In the case of the ADB, it's public domain (published in the late 19th century), so could be used directly, like the 1911 Britannica is. Except it's in German, so some translation is necessary. :) I sometimes translate fairly directly, but I usually look for whether there are any more recent sources to expand on the bio, or correct any info that might now be obsolete.

With copyrighted encyclopedias, my preference is to use at least 2-3 sources for a bio. For example, with a physicist, I'd use a biographical dictionary / encyclopedia as a reference for basic biographical facts (dates, locations, awards, etc.), and then flesh out information about scientific importance from something like a textbook or survey paper commenting on his/her work.

If the main source is a non-encyclopedia, it's usually less of a problem, because the original text doesn't really read like an encyclopedia article anyway. For example, when writing articles on Greek archaeological sites, my source material is usually a discussion in a monograph or history book, which is sometimes scattered (it may be mentioned for a few pages in Chapter 2, then again in Ch. 8, sometimes as a main topic, other times in passing when discussing an event or person, that kind of thing). So it's a matter of going through, noting down salient facts and page numbers they came from, and then assembling the results into an article.

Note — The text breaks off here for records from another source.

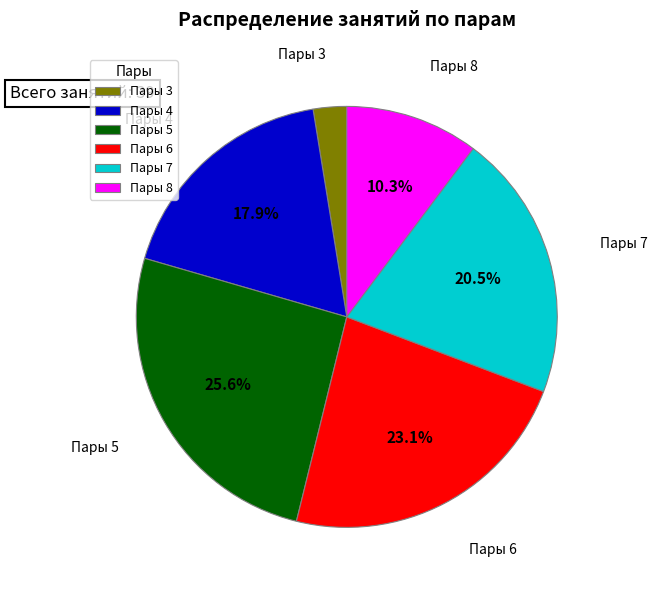

Is Пары 6 the majority of the pie?

No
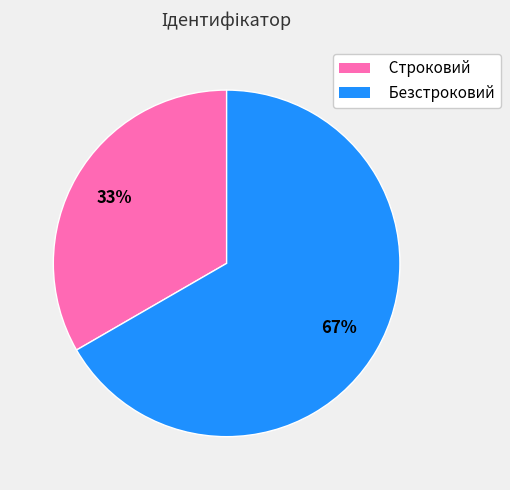

The Строковий slice represents 33% of the pie. True or false?

True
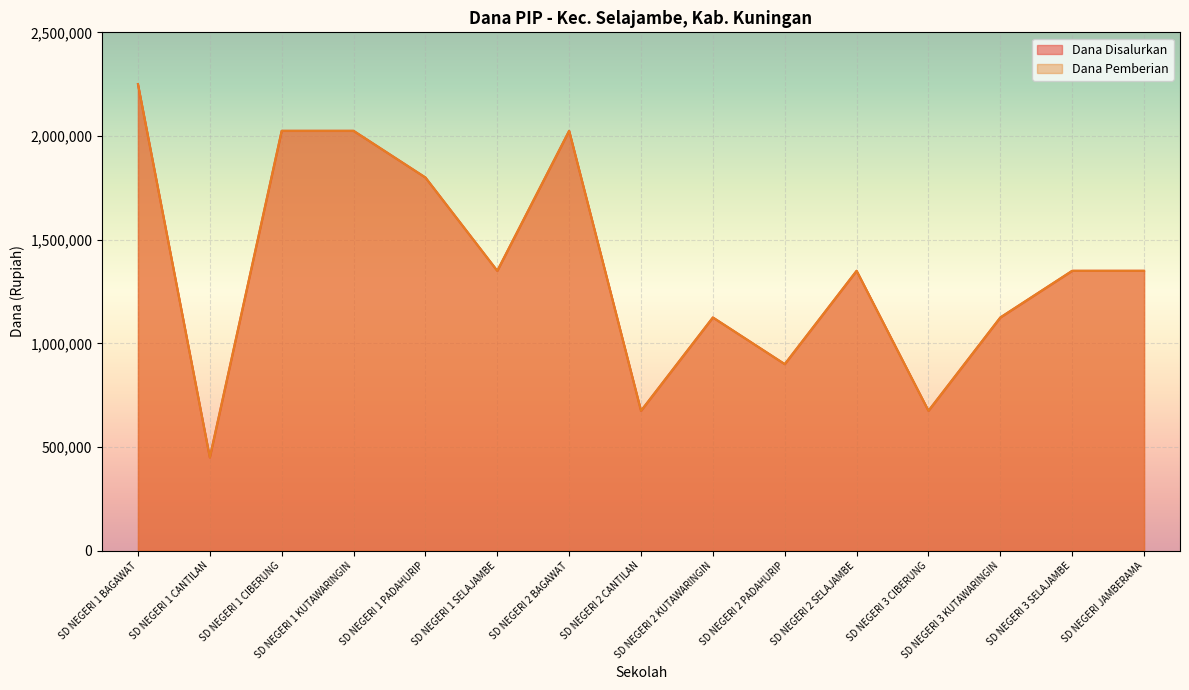

Read the Dana Pemberian value at SD NEGERI JAMBERAMA, to the nearest 100.

1350000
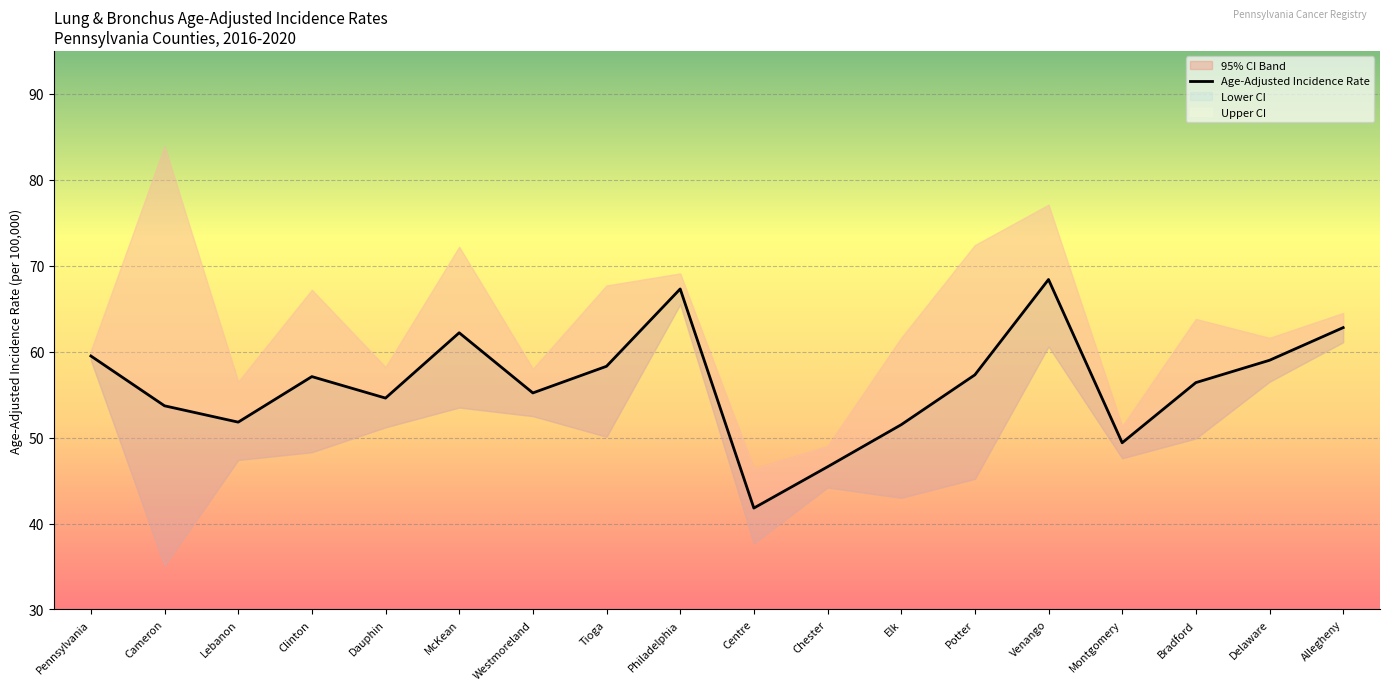

What is the total value across all series at Allegheny?

188.4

Methinks there already is a website with more or less the same function. It's called Facebook, and from what I've heard, people don't seem to be particularly enthusiastic about recording their lives to be displayed in public in perpetuity.

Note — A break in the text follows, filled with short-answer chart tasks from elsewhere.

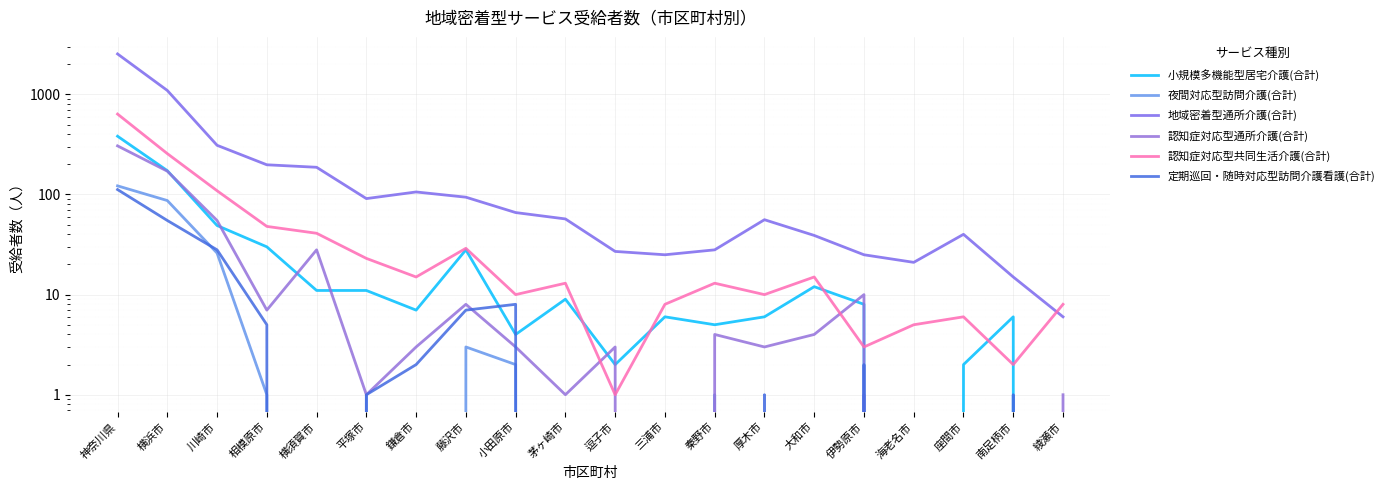

Is the value of 認知症対応型共同生活介護(合計) at 鎌倉市 greater than the value of 認知症対応型通所介護(合計) at 海老名市?

Yes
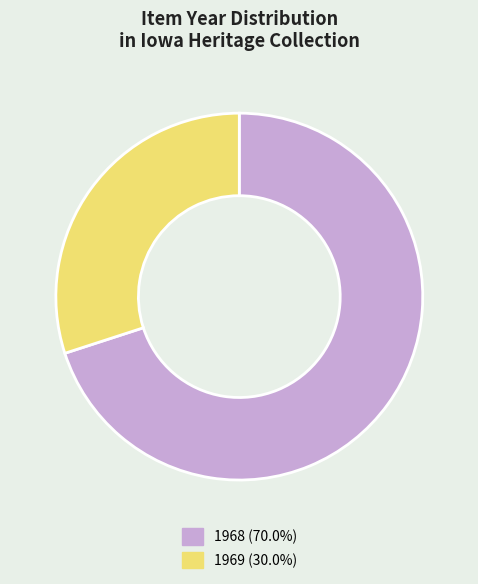

What is the ratio of the value at 1969 (30.0%) to the value at 1968 (70.0%)?

0.4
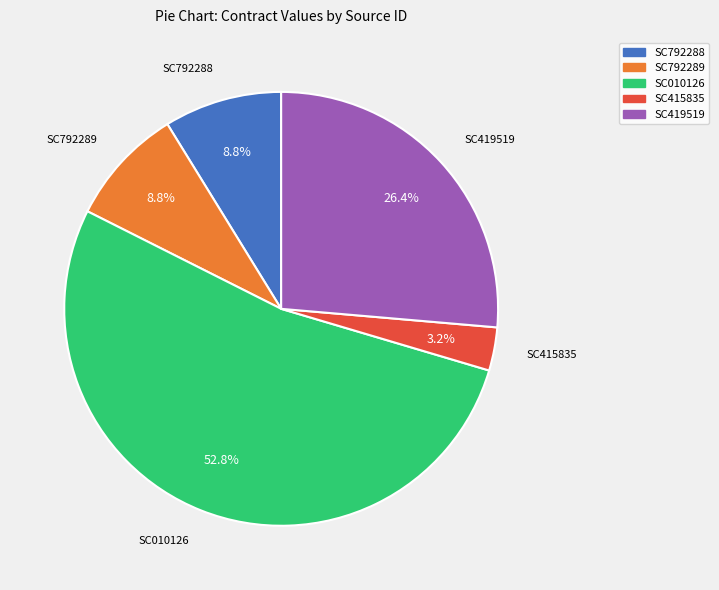

What percentage do SC792288 and SC415835 together represent?

12.0%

Not really. Facebook is geared towards logging your whole life (with more or less detail), not having a small profile page.

See Rob Pike's[1] Wiki page, for example; it's just a couple of paragraphs describing where he was born and what he did and does professionally. From his personal life, there's only 8 words.

I'm someone who likes to remain pseudo-anonymous, but I'd be OK with a page like that.


I'm quite certain this would be one of those things people would be uncomfortable with for a few months - a year, tops.

Then they get used to it.


hhsa's post seems to have gotten dead'd, so:

While I think a lot of people would get used to it (as proven by the amount of people who have all their lives and conversations in public on Facebook), there definitely will still be some who are aware of the consequences. The whole "overshare your whole life publicly on the internet" situation is starting to get out of hand. I don't need to tell HN'ers, but once something is put online, it's there forever, available to any of the 7 billion people alive right now, and it will be available to anybody else that ever lives in the future. Yet still people continue to post content that is immature, embarrassing, risqué, illegal/incriminating, etc. using their full names and identities for the world to see. But a full Wikipedia article for every person? Do you really want anybody on the planet to have your full DOB, birthplace, educational history, employment history, place of residence, pictures, etc. AND then have all of that information for your spouses, parents, children? This is getting too crazy.